Laid down a jack-pot, and
Lost his percentage.
Lost it to treys and eights,
And to the forty years
Lived by Priscilla;
Priscilla, the maiden.

(Houston Daily Post, Thursday morning, November 28, 1895.)

When the Train Comes In


Outline Sketches at the Grand Central Depot


Next to a poker game for a place to contemplate human nature in its most aggravated form, comes a great railway passenger station. Statistics show that nine-tenths of the human race lose their senses when traveling on the cars, and give free demonstrations of the fact at every station.

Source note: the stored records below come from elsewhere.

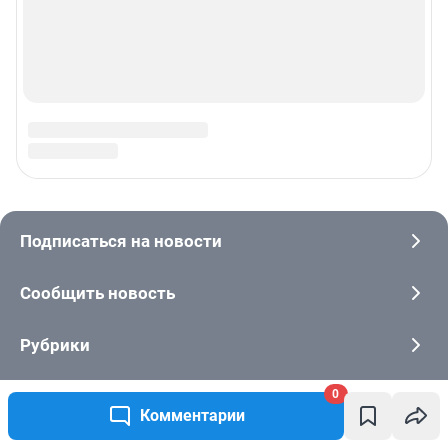
0
Комментарии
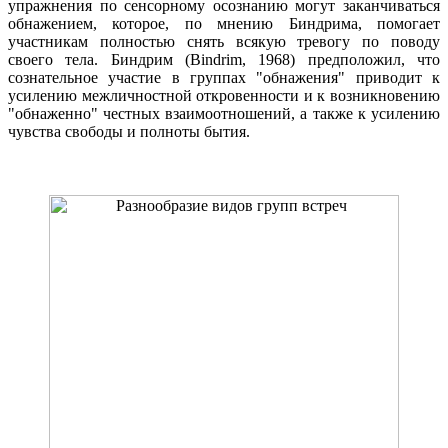
упражнения по сенсорному осознанию могут заканчиваться
обнажением, которое, по мнению Биндрима, помогает
участникам полностью снять всякую тревогу по поводу
своего тела. Биндрим (Bindrim, 1968) предположил, что
сознательное участие в группах "обнажения" приводит к
усилению межличностной откровенности и к возникновению
"обнаженно" честных взаимоотношений, а также к усилению
чувства свободы и полноты бытия.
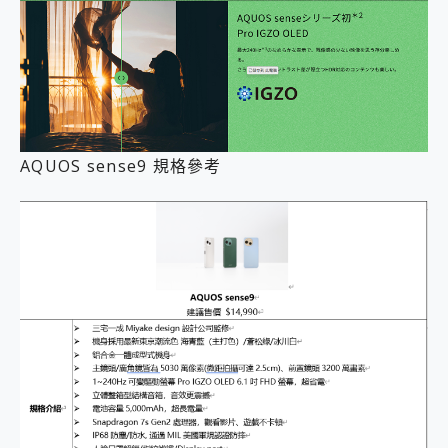
AQUOS sense9 規格參考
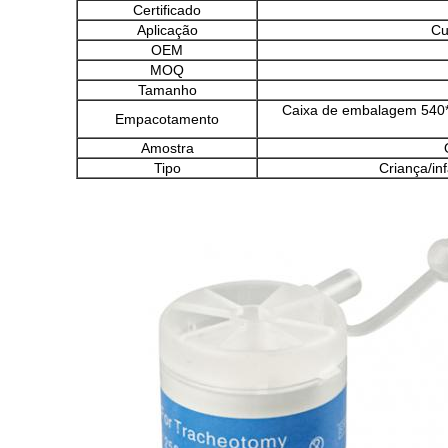
Certificado
Aplicação
Cu
OEM
MOQ
Tamanho
Caixa de embalagem 540*
Empacotamento
Amostra
Tipo
Criança/in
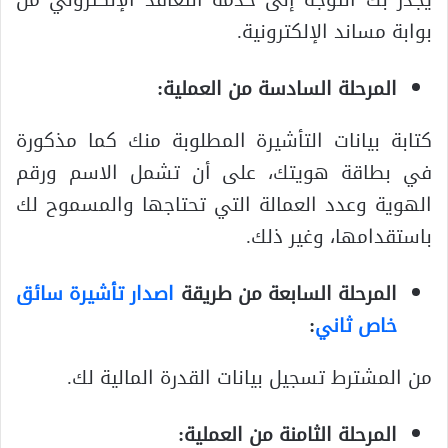
بوابة مساند الإلكترونية.
المرحلة السادسة من العملية:
كتابة بيانات التأشيرة المطلوبة منك كما مذكورة
في بطاقة هويتك، على أن تشمل الاسم ورقم
الهوية وعدد العمالة التي تحتاجها والمسموح لك
باستقدامها، وغير ذلك.
المرحلة السابعة من طريقة
اصدار تأشيرة سائق
خاص ثاني
:
من المشترط تسجيل بيانات القدرة المالية لك.
المرحلة الثامنة من العملية:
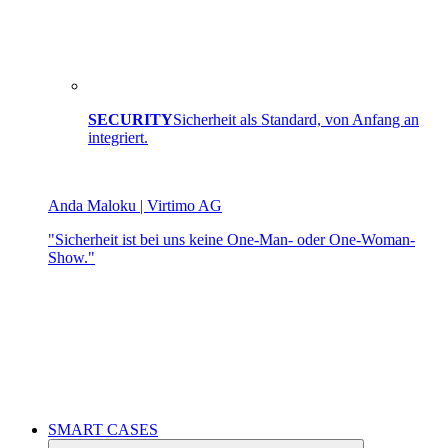
SECURITY
Sicherheit als Standard, von Anfang an
integriert.
Anda Maloku | Virtimo AG
"Sicherheit ist bei uns keine One-Man- oder One-Woman-
Show."
SMART CASES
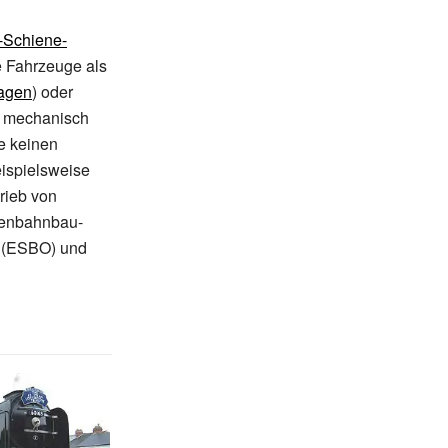
-Schiene-
e Fahrzeuge als
agen
) oder
e mechanisch
e keinen
eispielsweise
rieb von
senbahnbau-
n (ESBO) und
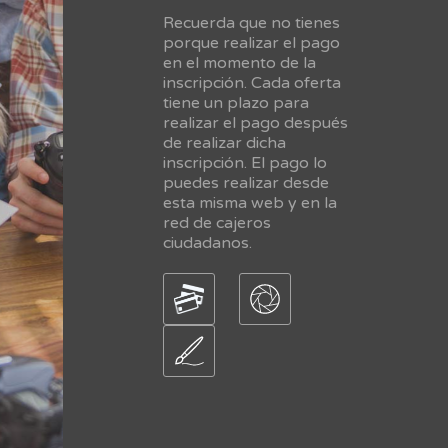
Recuerda que no tienes
porque realizar el pago
en el momento de la
inscripción. Cada oferta
tiene un plazo para
realizar el pago después
de realizar dicha
inscripción. El pago lo
puedes realizar desde
esta misma web y en la
red de cajeros
ciudadanos.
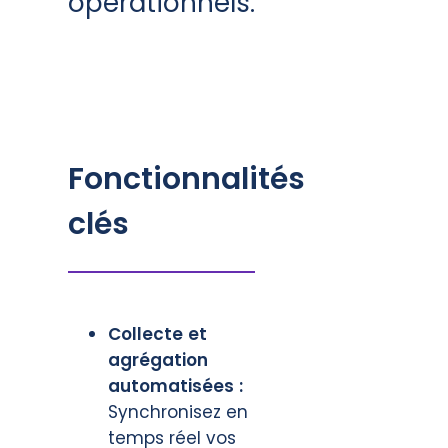
opérationnels.
Fonctionnalités
clés
Collecte et
agrégation
automatisées :
Synchronisez en
temps réel vos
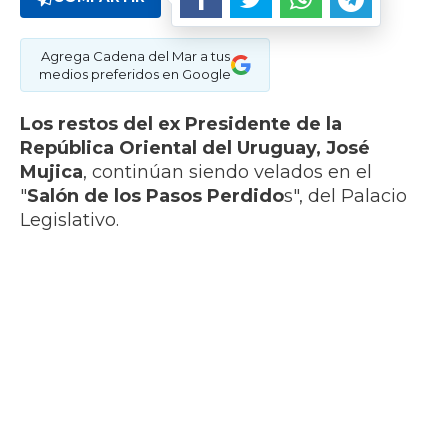
Agrega Cadena del Mar a tus
medios preferidos en Google
Los restos del ex Presidente de la
República Oriental del Uruguay, José
Mujica
, continúan siendo velados en el
"
Salón de los Pasos Perdido
s", del Palacio
Legislativo.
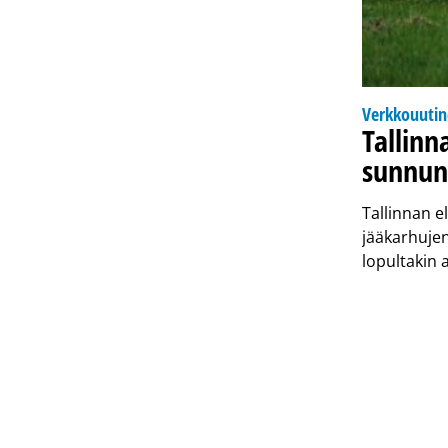
Verkkouuti
Tallinn
sunnun
Tallinnan e
jääkarhujen
lopultakin 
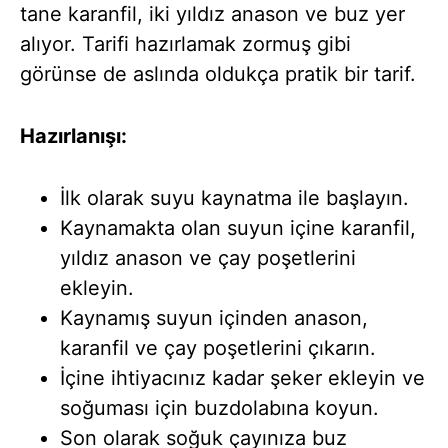
tane karanfil, iki yıldız anason ve buz yer
alıyor. Tarifi hazırlamak zormuş gibi
görünse de aslında oldukça pratik bir tarif.
Hazırlanışı:
İlk olarak suyu kaynatma ile başlayın.
Kaynamakta olan suyun içine karanfil,
yıldız anason ve çay poşetlerini
ekleyin.
Kaynamış suyun içinden anason,
karanfil ve çay poşetlerini çıkarın.
İçine ihtiyacınız kadar şeker ekleyin ve
soğuması için buzdolabına koyun.
Son olarak soğuk çayınıza buz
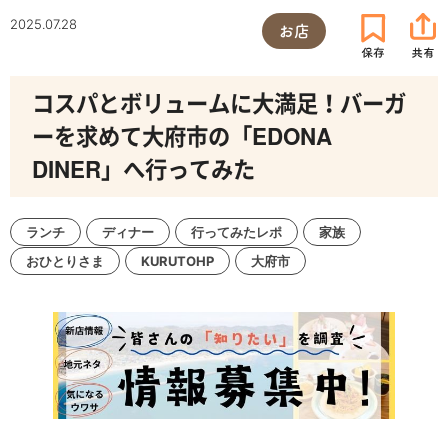
2025.07.28
お店
コスパとボリュームに大満足！バーガ
ーを求めて大府市の「EDONA
DINER」へ行ってみた
ランチ
ディナー
行ってみたレポ
家族
おひとりさま
KURUTOHP
大府市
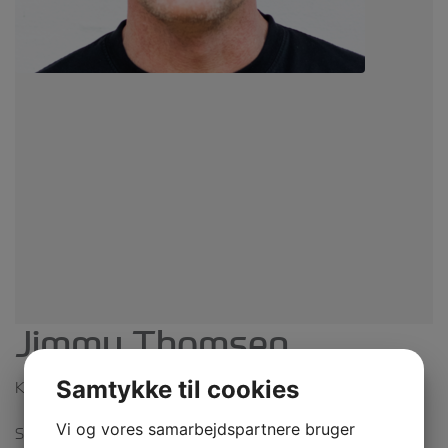
Jimmy Thomsen
Samtykke til cookies
Kok
Vi og vores samarbejdspartnere bruger
Sagde du surdej!? Hjemmebagt brød er en hjertesag for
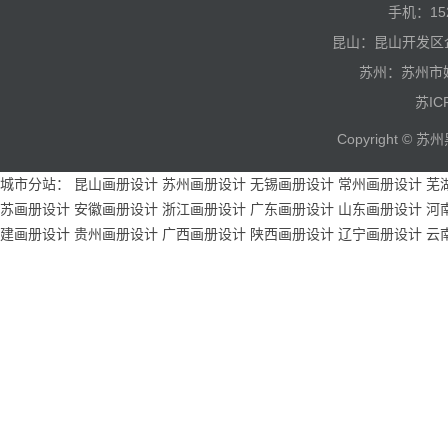
手机：15
昆山：昆山开发区
苏州：苏州市
苏IC
Copyright 
城市分站：
昆山画册设计
苏州画册设计
无锡画册设计
常州画册设计
芜
苏画册设计
安徽画册设计
浙江画册设计
广东画册设计
山东画册设计
河
建画册设计
贵州画册设计
广西画册设计
陕西画册设计
辽宁画册设计
云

Traveling by rail brings out all a man’s latent characteristics and propensities. There is something in the rush of the train, the smell of the engine smoke, the yell of the butcher, the volapuk cries of the brakeman and the whizzing scenery visible from the windows that causes the average human being to shake off the trammels of convention and custom, and act accordingly.

When the train stops at the depot and unloads its passengers, they proceed at once to adopt for their style of procedure the idea expressed by the French phrase sauve qui peut, or in polite language—“the devil take the hindmost.”